Sano Shunji, Ishino Kozo, Kado Hideaki, Shiokawa Yuichi, Sakamoto Kisaburo, Yokota Michio, Kawada Masaaki
Department of Cardiovascular Surgery, Okayama University Graduate School of Medicine and Dentistry, Okayama-City, Japan.
Ann Thorac Surg. 2004 Dec;78(6):1951-7; discussion 1957-8. doi: 10.1016/j.athoracsur.2004.05.055.
To evaluate the developing surgical technique of a modified Norwood procedure using a right ventricle-to-pulmonary artery shunt, we analyzed data obtained from 73 infants who underwent first-stage palliation for hypoplastic left heart syndrome between 1998 to 2002 at three centers in Japan.
Procedures performed included an aortopulmonary neoaortic reconstruction and a nonvalved polytetrafluoroethylene shunt between a small right ventriculotomy and a distal stump of the main pulmonary artery. The size of the shunt used was 4 mm in 6 patients, 5 mm in 41, and 6 mm in 26. Continuous cerebral perfusion was used in all patients and an additional descending aortic perfusion was used in 39. Postoperative management was basically the same as that for infants undergoing other types of operations.
There were 61 hospital survivors (84%), including 5 of 6 patients weighing less than 2 kg, with 8 late deaths. Risk factors for hospital mortality include preoperative treatment without ventilatory support and surgeon's experience (first 10 cases). Three patients underwent a primary Fontan operation at 5, 9, and 10 months of age, with one late death. Forty-one patients underwent the bidirectional Glenn shunt after a mean interval of 6.9 months, and 19 of them completed the Fontan operation at median age of 2.1 years. Overall survivals were 65% at 1 year and 63% at 2 years.

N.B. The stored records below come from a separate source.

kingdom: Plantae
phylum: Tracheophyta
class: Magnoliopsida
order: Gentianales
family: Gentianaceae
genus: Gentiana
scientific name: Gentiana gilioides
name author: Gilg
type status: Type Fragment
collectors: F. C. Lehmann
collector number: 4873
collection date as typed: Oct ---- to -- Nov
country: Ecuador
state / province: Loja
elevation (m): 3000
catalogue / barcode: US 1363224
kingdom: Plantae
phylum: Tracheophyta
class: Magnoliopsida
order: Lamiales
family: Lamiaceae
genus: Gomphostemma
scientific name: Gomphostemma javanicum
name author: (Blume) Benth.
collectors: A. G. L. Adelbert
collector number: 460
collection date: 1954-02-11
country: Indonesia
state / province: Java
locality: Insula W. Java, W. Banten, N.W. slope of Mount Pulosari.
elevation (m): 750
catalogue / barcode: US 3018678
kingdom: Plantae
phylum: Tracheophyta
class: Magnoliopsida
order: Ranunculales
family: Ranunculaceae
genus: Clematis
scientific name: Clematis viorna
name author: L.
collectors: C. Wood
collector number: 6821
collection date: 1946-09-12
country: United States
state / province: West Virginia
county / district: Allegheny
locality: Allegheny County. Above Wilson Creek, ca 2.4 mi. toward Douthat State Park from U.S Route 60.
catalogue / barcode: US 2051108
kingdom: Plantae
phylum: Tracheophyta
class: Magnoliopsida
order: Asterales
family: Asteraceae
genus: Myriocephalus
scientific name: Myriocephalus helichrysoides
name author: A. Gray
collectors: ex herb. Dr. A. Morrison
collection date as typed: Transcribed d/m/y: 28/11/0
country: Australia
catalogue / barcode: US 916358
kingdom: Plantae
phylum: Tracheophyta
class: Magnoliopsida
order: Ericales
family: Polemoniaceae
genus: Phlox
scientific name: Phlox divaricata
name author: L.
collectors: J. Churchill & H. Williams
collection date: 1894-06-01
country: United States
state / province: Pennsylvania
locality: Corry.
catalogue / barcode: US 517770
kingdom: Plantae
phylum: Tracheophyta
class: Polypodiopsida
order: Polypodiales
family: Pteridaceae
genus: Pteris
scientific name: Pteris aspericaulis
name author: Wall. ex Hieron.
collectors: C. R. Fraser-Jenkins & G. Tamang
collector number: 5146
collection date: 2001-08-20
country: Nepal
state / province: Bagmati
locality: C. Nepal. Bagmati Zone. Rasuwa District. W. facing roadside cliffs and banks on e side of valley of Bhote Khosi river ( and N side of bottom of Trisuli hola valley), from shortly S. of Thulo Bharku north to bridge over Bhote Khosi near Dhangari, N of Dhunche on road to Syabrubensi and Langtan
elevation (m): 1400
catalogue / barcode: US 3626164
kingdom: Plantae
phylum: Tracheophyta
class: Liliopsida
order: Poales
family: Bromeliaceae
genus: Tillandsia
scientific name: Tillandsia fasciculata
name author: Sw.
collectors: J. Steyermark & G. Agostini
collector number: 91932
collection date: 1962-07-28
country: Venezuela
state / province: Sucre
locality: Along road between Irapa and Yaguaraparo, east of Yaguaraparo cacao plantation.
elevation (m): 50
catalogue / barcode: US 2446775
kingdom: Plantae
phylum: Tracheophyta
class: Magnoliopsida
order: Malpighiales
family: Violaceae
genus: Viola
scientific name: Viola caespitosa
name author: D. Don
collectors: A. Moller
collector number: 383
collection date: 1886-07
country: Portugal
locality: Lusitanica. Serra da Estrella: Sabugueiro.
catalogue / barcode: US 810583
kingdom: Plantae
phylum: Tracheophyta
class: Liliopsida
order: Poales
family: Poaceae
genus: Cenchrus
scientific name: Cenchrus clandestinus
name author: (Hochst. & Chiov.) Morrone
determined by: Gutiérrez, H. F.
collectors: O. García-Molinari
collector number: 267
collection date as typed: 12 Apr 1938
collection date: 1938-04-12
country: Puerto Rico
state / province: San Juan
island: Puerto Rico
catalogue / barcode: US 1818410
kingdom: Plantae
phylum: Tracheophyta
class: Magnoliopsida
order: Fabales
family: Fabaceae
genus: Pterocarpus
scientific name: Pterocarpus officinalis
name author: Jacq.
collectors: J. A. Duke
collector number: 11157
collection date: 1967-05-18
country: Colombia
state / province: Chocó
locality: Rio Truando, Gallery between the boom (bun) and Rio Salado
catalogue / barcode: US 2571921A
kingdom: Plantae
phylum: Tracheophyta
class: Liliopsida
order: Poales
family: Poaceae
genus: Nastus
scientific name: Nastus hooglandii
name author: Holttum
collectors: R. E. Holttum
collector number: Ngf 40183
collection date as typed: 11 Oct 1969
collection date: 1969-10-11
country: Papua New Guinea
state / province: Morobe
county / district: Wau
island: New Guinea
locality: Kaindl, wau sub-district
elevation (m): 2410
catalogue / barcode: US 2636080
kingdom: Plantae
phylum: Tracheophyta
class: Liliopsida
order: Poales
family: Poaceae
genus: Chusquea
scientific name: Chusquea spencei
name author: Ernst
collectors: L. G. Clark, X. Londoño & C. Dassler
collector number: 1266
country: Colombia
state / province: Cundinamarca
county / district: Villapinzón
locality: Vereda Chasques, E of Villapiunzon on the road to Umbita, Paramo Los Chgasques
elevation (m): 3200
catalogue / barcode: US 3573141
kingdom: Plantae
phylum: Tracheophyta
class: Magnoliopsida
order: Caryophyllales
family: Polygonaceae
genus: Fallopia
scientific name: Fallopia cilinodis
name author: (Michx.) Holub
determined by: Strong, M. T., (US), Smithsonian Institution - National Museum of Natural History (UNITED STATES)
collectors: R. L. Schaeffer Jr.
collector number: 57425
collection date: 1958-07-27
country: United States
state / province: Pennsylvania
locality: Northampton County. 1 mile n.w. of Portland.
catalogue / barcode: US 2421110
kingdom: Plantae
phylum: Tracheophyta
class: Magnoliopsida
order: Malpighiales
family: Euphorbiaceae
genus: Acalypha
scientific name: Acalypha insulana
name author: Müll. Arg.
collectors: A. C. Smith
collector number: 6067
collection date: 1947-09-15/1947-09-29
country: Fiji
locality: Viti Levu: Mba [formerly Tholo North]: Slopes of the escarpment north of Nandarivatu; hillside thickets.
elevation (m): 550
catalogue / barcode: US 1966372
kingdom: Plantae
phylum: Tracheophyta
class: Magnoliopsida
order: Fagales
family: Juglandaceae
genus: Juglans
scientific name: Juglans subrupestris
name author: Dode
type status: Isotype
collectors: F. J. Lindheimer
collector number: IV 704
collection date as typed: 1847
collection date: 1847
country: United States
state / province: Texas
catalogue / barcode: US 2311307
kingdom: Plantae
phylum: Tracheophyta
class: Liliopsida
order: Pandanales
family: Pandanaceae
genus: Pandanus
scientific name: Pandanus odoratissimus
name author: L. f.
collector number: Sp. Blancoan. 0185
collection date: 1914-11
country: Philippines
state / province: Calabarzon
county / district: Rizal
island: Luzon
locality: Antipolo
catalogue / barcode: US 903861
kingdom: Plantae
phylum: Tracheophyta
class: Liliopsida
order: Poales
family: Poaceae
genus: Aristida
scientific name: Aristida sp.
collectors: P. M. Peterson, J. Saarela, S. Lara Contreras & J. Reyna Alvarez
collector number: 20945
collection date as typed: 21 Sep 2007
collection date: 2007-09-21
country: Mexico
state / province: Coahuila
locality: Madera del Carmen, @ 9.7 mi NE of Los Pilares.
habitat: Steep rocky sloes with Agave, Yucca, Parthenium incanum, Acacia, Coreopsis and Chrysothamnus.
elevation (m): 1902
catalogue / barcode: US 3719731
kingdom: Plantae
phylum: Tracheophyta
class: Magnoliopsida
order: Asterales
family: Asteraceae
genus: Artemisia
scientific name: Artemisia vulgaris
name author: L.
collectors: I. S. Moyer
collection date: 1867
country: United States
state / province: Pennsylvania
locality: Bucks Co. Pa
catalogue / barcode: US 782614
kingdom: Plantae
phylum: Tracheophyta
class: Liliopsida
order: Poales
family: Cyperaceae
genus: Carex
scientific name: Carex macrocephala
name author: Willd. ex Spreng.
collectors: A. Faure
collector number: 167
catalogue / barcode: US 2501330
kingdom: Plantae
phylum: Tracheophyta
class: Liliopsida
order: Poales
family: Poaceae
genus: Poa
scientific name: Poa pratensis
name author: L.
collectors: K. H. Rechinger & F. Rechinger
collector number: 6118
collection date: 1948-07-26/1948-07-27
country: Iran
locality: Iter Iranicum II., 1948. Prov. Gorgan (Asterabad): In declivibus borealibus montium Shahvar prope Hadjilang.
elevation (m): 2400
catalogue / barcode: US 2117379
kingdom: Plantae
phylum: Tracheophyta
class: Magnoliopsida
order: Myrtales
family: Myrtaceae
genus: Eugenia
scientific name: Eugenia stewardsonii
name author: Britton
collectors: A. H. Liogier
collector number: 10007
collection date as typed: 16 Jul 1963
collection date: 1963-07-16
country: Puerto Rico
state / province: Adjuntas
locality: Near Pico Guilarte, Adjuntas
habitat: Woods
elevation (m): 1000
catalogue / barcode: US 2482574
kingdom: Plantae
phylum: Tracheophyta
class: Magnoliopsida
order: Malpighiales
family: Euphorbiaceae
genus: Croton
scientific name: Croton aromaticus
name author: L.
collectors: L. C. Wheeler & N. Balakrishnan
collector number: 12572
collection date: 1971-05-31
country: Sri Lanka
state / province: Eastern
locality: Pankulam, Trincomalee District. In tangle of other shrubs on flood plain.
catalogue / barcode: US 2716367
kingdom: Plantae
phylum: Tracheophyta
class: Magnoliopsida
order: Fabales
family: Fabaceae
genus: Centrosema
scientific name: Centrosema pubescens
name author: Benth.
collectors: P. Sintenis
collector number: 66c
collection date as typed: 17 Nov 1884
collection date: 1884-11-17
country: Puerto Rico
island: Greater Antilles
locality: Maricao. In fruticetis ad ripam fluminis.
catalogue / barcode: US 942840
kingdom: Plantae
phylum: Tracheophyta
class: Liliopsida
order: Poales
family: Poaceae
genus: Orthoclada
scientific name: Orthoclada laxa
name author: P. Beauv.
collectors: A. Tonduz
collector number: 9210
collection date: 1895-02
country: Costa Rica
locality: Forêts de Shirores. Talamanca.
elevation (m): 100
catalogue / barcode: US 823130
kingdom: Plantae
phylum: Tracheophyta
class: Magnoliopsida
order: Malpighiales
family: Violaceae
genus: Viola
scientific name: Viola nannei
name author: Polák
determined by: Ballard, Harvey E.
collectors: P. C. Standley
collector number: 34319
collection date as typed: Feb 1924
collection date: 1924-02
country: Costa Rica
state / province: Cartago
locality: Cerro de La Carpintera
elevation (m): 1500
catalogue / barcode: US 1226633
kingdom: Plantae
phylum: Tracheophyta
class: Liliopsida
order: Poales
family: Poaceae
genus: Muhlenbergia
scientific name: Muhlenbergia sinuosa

Improved survival for patients after first-stage palliation of hypoplastic left heart syndrome is reproducible for many centers by an application of the modified Norwood procedure with the right ventricle-to-pulmonary artery shunt.
为评估使用右心室至肺动脉分流术的改良诺伍德手术的发展中的手术技术,我们分析了1998年至2002年期间在日本三个中心接受第一阶段姑息性手术治疗左心发育不全综合征的73例婴儿的数据。
所施行的手术包括主动脉肺动脉新主动脉重建术以及在小的右心室切开术与主肺动脉远端残端之间进行的无瓣膜聚四氟乙烯分流术。使用的分流管尺寸为4毫米的有6例患者,5毫米的有41例,6毫米的有26例。所有患者均采用持续脑灌注,39例患者还采用了额外的降主动脉灌注。术后管理与接受其他类型手术的婴儿基本相同。
有61例住院幸存者(84%),包括6例体重不足2千克的患者中的5例,有8例晚期死亡。住院死亡率的危险因素包括术前无通气支持的治疗以及外科医生的经验(前10例)。3例患者分别在5、9和10个月大时接受了一期Fontan手术,其中1例晚期死亡。41例患者平均间隔6.9个月后接受了双向格林分流术,其中19例在中位年龄2.1岁时完成了Fontan手术。1年时总体生存率为65%,2年时为63%。
通过应用带有右心室至肺动脉分流术的改良诺伍德手术,许多中心对于左心发育不全综合征一期姑息性手术后的患者可实现生存率的提高。